As Steve says, you will need a huge choke in the braid to have much effect. What you are trying to do is form a potential divider, with your choke at the top and 'the impedance-to-ground of the base of the whip' at the bottom, to attenuate noise from the shack getting onto the whip.

My suggestion, which is much easier, is to go for an isolating transformer rather than a braid choke. Put two equal windings on opposite sides of a small toroid so that the stray-capacitance is kept to a minimum. Don't put the transformer into a metal box with coax connectors on each end! Another thing to realise is that if your isolation transformer is really working, then you MUST install a ground connection at the base of the whip. If you put the isolation transformer at the whip end of the feeder, then the whip cannot use the feeder braid as a ground return so it really does need a separate connection to ground. Remember this if you plan to put the whip in a tree!

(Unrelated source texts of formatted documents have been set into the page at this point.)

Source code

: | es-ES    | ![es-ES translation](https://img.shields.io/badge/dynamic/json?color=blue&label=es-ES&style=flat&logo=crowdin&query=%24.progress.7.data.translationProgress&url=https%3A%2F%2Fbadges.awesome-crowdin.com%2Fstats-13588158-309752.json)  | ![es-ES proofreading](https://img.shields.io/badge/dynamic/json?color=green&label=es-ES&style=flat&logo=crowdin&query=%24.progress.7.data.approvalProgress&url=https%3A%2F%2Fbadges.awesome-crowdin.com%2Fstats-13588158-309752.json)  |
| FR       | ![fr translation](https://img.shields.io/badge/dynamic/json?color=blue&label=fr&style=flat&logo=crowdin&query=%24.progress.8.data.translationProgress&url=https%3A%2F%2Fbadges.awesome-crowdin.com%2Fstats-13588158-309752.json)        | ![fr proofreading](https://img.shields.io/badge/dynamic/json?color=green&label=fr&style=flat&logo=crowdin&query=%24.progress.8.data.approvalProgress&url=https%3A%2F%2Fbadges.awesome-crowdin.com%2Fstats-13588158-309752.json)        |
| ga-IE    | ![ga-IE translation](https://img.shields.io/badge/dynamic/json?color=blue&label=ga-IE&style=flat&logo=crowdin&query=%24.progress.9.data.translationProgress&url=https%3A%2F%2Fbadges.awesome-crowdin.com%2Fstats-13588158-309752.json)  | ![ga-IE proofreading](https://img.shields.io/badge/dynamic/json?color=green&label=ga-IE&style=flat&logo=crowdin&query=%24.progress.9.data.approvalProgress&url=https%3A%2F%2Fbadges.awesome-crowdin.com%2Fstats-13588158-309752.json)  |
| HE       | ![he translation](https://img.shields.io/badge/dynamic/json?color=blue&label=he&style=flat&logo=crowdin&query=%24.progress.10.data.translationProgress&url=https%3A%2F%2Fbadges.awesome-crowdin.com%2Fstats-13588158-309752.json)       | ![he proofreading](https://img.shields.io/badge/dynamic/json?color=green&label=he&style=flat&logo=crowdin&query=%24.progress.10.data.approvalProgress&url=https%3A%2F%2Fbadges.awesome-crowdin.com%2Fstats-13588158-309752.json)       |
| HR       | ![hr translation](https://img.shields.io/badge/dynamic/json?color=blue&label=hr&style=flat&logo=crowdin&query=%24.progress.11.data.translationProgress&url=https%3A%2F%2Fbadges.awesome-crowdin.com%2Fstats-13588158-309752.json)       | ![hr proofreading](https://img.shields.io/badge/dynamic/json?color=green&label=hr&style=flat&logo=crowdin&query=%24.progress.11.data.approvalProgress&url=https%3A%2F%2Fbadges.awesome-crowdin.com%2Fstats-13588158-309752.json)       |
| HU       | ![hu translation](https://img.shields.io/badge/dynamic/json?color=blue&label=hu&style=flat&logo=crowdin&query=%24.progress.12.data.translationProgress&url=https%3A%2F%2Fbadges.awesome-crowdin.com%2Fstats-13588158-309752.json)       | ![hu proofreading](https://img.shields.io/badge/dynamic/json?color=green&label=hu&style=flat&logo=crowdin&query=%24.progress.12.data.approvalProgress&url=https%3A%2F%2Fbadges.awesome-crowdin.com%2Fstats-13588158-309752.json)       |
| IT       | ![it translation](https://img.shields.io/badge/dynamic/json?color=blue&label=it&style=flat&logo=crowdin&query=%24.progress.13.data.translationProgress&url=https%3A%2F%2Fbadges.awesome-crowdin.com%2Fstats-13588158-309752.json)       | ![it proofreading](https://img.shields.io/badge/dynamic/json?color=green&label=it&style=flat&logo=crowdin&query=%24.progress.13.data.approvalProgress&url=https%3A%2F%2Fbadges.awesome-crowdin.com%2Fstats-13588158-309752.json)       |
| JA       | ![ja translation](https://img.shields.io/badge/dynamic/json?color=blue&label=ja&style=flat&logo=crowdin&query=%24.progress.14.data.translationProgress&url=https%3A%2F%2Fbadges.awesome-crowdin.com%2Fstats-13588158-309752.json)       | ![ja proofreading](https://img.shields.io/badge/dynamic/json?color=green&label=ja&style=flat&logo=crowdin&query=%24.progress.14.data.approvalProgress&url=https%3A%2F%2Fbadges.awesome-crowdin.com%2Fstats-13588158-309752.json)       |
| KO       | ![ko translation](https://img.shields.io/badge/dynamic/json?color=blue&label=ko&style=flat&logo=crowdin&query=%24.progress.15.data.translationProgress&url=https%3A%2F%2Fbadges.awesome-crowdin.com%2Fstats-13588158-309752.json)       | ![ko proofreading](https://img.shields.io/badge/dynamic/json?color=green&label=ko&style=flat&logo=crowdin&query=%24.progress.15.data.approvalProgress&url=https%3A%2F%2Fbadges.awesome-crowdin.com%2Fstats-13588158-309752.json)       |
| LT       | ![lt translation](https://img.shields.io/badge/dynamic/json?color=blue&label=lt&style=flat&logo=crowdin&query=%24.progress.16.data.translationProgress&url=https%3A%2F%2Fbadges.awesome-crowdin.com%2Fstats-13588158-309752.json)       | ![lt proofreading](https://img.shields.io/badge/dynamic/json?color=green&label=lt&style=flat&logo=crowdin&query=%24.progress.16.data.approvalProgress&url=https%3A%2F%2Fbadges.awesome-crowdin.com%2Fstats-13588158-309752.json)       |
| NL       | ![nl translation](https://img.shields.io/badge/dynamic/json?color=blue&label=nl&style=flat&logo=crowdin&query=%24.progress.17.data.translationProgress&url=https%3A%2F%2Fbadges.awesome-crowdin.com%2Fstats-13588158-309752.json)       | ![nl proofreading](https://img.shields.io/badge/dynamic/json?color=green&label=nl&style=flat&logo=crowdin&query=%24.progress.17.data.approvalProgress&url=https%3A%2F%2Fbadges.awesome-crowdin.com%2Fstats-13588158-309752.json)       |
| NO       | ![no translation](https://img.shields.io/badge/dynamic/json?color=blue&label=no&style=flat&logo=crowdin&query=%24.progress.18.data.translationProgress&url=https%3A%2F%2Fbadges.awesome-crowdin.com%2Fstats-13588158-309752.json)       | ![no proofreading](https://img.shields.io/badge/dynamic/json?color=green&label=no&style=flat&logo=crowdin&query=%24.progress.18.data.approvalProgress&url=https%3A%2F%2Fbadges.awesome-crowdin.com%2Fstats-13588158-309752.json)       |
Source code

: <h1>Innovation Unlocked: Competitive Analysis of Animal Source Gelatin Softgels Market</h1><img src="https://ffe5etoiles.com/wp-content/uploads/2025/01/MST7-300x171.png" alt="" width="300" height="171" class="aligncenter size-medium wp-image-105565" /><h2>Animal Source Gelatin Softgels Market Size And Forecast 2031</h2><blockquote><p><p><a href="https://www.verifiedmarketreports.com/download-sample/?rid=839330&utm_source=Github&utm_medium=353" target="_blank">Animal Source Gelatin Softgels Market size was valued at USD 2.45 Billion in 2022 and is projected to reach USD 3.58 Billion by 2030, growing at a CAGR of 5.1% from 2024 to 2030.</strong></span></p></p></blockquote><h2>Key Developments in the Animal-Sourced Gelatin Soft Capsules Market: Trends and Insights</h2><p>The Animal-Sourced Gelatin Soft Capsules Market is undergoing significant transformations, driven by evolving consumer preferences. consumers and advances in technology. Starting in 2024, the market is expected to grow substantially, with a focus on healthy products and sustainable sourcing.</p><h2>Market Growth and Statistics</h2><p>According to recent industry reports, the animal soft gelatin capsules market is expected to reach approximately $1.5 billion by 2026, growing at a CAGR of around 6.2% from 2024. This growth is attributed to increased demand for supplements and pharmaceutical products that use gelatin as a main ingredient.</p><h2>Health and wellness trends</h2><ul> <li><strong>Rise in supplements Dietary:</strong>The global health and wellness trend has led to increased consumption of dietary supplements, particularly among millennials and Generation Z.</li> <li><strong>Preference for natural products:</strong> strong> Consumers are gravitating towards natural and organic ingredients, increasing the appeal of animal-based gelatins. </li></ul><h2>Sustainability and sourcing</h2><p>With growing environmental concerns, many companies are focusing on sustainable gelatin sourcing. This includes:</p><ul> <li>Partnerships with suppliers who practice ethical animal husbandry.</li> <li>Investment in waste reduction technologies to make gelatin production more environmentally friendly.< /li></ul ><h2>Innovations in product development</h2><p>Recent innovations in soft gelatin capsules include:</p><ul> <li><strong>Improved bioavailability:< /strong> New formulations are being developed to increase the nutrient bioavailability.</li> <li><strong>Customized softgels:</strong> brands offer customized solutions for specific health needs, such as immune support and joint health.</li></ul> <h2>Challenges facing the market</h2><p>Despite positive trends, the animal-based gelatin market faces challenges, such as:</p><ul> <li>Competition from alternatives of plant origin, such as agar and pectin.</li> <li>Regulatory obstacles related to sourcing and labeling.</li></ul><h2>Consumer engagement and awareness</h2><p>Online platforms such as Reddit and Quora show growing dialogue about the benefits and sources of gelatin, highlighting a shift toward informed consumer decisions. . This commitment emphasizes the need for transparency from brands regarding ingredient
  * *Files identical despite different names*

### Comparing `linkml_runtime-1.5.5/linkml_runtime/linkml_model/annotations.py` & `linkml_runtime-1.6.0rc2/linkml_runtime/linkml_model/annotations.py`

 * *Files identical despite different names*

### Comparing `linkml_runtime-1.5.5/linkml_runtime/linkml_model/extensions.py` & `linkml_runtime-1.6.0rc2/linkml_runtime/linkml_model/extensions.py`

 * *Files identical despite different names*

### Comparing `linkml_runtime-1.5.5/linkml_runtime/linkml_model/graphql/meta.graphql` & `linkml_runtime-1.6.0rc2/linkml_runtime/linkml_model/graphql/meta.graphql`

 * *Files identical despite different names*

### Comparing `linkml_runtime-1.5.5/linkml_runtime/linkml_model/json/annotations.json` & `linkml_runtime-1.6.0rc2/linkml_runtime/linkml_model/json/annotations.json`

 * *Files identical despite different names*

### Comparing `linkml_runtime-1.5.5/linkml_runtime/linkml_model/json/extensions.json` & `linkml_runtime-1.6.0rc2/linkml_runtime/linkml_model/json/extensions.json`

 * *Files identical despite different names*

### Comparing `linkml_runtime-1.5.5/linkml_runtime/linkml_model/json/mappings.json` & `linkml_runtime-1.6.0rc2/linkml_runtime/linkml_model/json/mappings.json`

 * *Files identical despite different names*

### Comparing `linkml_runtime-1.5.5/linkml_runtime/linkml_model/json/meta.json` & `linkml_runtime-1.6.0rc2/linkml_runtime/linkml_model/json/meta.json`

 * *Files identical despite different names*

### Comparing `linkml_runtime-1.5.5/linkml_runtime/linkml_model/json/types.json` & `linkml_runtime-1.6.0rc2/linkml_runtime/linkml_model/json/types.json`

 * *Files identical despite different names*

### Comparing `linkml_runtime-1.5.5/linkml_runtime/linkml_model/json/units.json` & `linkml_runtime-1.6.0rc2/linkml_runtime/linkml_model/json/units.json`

I would suggest installing the transformer at the shack end of the feeder run for this reason, but other people may not agree with me. Try it both ends and see what happens.

If the whip has a pre-amp inside it which needs power, then you have another problem - how to get power to it without re-introducing the noise up the power cable. That's a more difficult one to solve. The quick answer is to run the whip pre-amp from a battery. The proper answer is to run AC power through a low-capacitance isolating transformer and build the whip PSU at it's base.